┌─ DOKUMENTTEXT
VI. Bundes-Schiessen in Neutomischel 1897 / Zeitungsanzeige [1]

VI. Bundes-Schiessen in Neutomischel 1897 / Zeitungsanzeige

Regen, Regen, nichts als Regen !

Eifriger und besorgter haben unsere lieben Mitbürger wohl selten in das Wetter geschaut, als in der Woche, die dem VI. Bundesschießen des Schützenbundes Neumark – Posen vorausging; hing doch von dem Wetter zum wesentlichen Theil das Gelingen des so sorgsam vorbereiteten Festes ab. Aber fast schien es, als hätte der Himmel alles, was an Wolken überhaupt aufzutreiben gewesen, just nach Neutomischel berufen, um sie über der Feststadt zu entleeren:

Regen des Morgen, Regen des Mittags, Regen des Abends und sogar des Nachts !

Selbst die Muthigsten begannen zu verzagen und als auch der Freitag keine Aenderung zu bringen schien, wurde ernsthaft erwogen, ob nicht das Fest verschoben werden könnte. Aber mit dem ersten Streifen blauen Himmels, der am Freitag auftauchte, kehrte auch die Hoffnung zurück und unverdrossen rührten sich Hunderte fleißiger Hände, um der Stadt ein festliches Gepräge zu geben. Und obgleich die Anfuhr von Laub, das des strömenden Regens wegen nicht so reichlich, wie beabsichtigt gewesen, gehauen werden konnte, der Nachfrage seitens der Bürgerschaft lange nicht genügte, ist die

Ausschmückung der Stadt

doch eine überaus prächtige geworden. Schon wo die Anfahrtsstraße zum Bahnhofe in die Chaussee einmündet, ist eine Ehrenpforte mit einem mächtigen „Willkommen“ errichtet und bis zur Stadt überspannen noch zahlreiche Hopfenguirlanden die Eschenallee. Die Stadt selbst ist in einen Park verwandelt; am Fahrdamm entlang und um die Märkte herum ziehen sich in ununterbrochener Reihe Tannen- und Birkenbäumchen, die Häuser zieren Guirlanden und Kränze, laubumwundene Masten, mit Guirlanden verbunden, bilden Ehrenpforten und an den Laubgewinden, die in überaus großer Zahl die Straßen überspannen, hängen bunte Tafeln mit Grüßen und Inschriften verschiedener Art.
└─
┌─ BEREITGESTELLTE DATEN
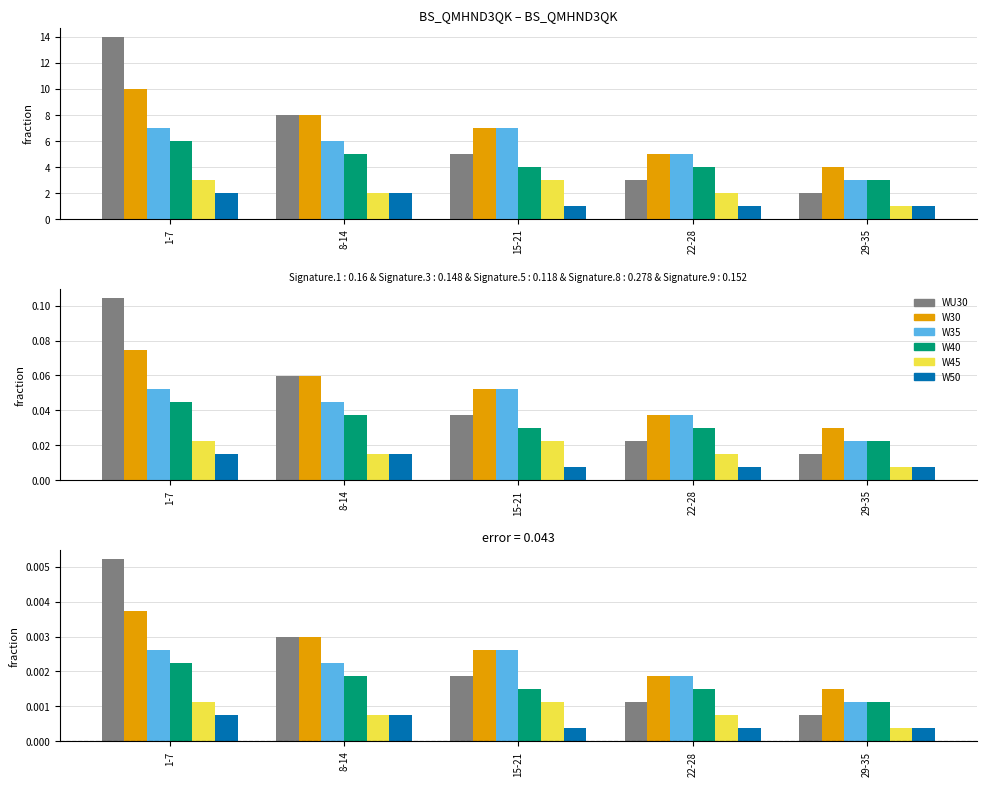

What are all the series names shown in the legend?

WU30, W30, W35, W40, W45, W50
└─
┌─ BEREITGESTELLTE DATEN
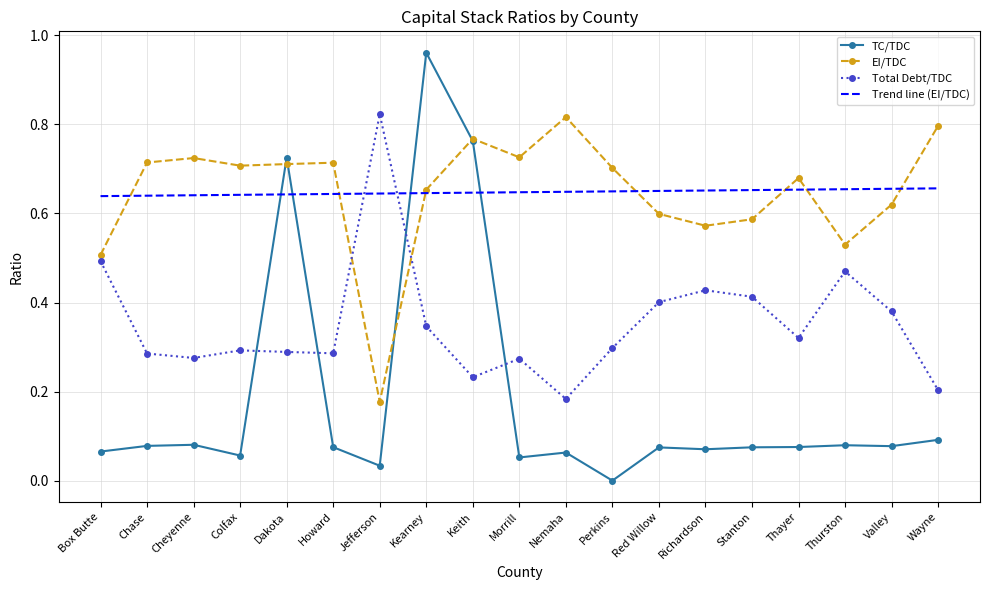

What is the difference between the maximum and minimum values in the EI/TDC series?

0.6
└─
┌─ BEREITGESTELLTE DATEN
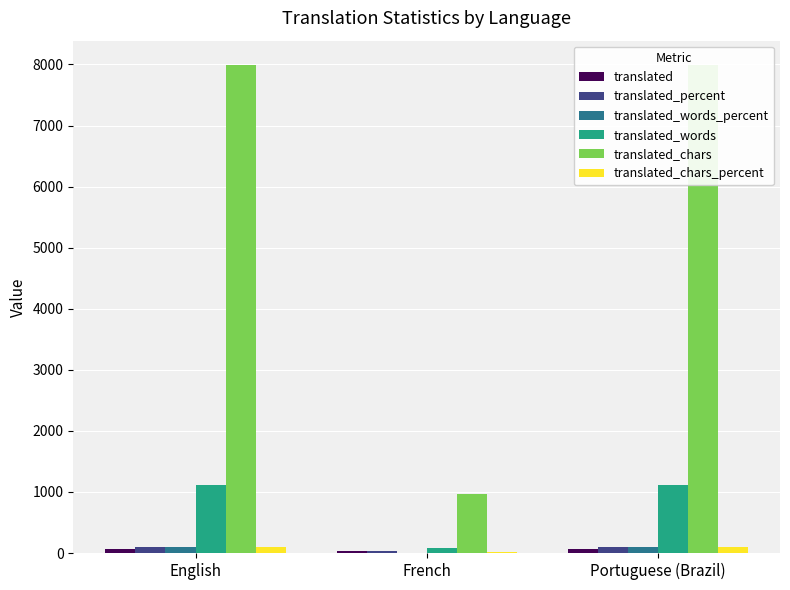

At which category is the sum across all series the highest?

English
└─
• [ARBEITSAUFTRAG]: Schreibe bitte die Fortsetzung des Textes über das Bundesschießen in Neutomischel, beginnend nach dessen letztem Satz. Die Daten stehen in keinem Zusammenhang mit dem Text über das Bundesschießen in Neutomischel.

• [ANTWORTFELD]:
Fahnen und Fähnchen, Banner und Wimpel in den preußischen und deutschen Farben flattern und wehen von allen Häusern; leider sind mehrfach die Farben der Fahnen nicht richtig angeordnet, man sieht weiß-schwarz statt schwarz-weiß, roth-weiß-schwarz, und sogar in einem Falle schwarz-roth-weiß, statt schwarz-weiß-roth von der Spitze an. Es bedarf wohl nur des Hinweises, daß in der Flaggensprache des Schiffsverkehrs die verkehrt gehißte Flagge, z. B. weiß-schwarz von oben statt schwarz-weiß „Meuterei an Bord“ bedeutet, um unsere lieben Mitbürger zu veranlassen, die vielleicht nur in der Eile geschehenen Verwechselungen für die nächste Gelegenheit zu beseitigen.

Flaggen11 [2]

Ganz besonders schön geschmückt ist das Bundeslokal von Töffling an dem neuen Markt, das Rathhaus und die Front des C. E. Goldmann’schen Hauses. Auf den freudigen Gesichtern der Menschenmenge, die am Vorabend des Festes die Straßen der Stadt durchwogte, um die Ausschmückung anzusehen, konnte man deutlich die Befriedigung lesen die jeder über den gelungenen Schmuck empfand, und trotz des am Abend leise hernieder rieselnden Regens zog freudige Festesstimmung in jede Brust und als um 9 Uhr unsere Stadtkapelle mi dem

Zapfenstreich

die Straßen durchzog, der auf dem Markte in das herrliche „Ich bete an die Macht der Liebe“ ausklang, da sah jeder voll Stolz und Zuversicht dem kommenden Feste entgegen. Am Sonntag früh um 5 Uhr ertönte der

Weckruf

und im Anschluß daran das schöne Lied „Freut euch des Lebens“. Freudig bewegt sprangen die Schläfer aus den Betten, um den ersten Blick besorgt gen Himmel zu richten. Doch, Gott sei Dank, er war zwar nicht wolkenlos, aber man konnte, doch die Hoffnung hegen, daß es wenigstens trocken bleiben würde.

Um 6 1/ Uhr traten der Empfangsausschuß und eine Abtheilung Schützen vor dem Bundeslokal an und marschierten mit Musik und der Fahne nach dem Bahnhof, um die ankommenden Schützen zu begrüßen. Unter den Klängen eines lustigen Marsches lief um 7 Uhr 16 Minuten der Zug ein; dem nahe an 200 Schützen in den verschiedensten Uniformen entstiegen; auf dem Anfahrtsplatz ordneten sie sich gildenweise zum Zuge und nachdem Herr Kannewischer einige herzliche Begrüßungsworte gesprochen, ging es unter Vorantritt der Röschke’schen Kapelle, die aber schon beim Hause ihres Dirigenten abtrat, während von da ab die vorzüglich geschulte Kapelle des Herrn Post aus Schwiebus die Führung übernahm, der Feststadt zu, wo eine frohbewegte Menge den Zug geleitete.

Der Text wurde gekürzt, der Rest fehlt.